William Rose

Midcoul Farms, Inverness-shire

Harvest starts: October

The Rose family have farmed in Inverness-shire, Scotland, since William Rose’s great-grandfather took a farm tenancy in the area back in 1912. William made the decision to convert the family farm to organic after he took over the business 20 years ago. In the late 1980s, before organic farming was even legally defined, his father had already “dabbled in organic farming”, he says.

“I found myself drawn to the philosophy of organic farming,” says William, “so I started converting all the farm to organic. I started looking at growing vegetables, because I thought there was a market for that and that process led me to start banging on the doors of the supermarkets, because no-one at that time wanted anything to do with organics.”

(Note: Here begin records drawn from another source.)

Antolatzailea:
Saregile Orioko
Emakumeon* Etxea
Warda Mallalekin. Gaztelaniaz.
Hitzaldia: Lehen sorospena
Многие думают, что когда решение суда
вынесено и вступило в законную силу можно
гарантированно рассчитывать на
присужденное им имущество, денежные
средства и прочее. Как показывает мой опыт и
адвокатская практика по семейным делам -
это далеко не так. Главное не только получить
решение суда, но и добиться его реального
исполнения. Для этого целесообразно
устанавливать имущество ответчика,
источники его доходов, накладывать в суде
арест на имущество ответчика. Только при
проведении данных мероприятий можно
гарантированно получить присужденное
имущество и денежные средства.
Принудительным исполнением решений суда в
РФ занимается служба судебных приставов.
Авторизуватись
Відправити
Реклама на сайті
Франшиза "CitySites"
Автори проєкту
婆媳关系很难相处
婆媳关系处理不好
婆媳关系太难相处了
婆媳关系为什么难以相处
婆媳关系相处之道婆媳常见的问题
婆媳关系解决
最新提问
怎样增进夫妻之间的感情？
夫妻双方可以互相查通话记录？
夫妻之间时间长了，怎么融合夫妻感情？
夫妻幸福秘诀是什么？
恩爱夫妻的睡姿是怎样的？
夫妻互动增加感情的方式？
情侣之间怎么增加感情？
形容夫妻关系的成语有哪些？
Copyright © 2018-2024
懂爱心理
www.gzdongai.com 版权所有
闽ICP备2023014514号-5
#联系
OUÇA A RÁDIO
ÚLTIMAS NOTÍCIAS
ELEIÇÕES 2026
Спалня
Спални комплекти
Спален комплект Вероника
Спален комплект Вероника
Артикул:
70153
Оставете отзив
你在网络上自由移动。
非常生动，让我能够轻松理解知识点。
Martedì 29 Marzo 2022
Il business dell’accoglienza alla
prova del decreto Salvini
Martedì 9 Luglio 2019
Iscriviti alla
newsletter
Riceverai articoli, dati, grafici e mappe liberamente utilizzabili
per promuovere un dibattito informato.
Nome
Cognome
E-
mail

William says one of the best examples of organic farmers working with nature is using “elicitor technology” to maintain the health of the carrots. “Here, we’re trying to elicit the natural defences of the plant. It’s no different than in a human: if you had no access to medicines, what would you do to try and maintain your health? The answer would be you’d eat a very good, clean, healthy diet designed to bolster all the bits of your body that naturally defend itself. It’s the same with plants.”

These methods including feeding the plants calcium, which they absorb and use to strengthen the structures of their cells. “This is a natural way of trying to boost the plant’s ability to fend off pests,” says William. “We also use plant-derived amino acids to try to make sure that at times of stress the plant has all of the amino acid building blocks it needs to grow properly and to defend itself.”

Other innovative approaches to working organic crops at Midcoul Farms include a hand weeding machine – which William says is nicknamed ‘the nuts machine’ because no one thought it would work. This is a bed mounted behind a tractor, on which 20 to 30 pickers lie with their heads supported so they can easily hand-pick the weeds. William says inventions such as these were pioneered out of necessity in the organic movement and have since been adopted by conventional farmers.

“We’re growing vegetables which are very intensive, very precision-based. Because they are organic, there is also a huge amount of hand work involved,” says William.

The farm also has two anaerobic digestion plants that convert waste food into energy.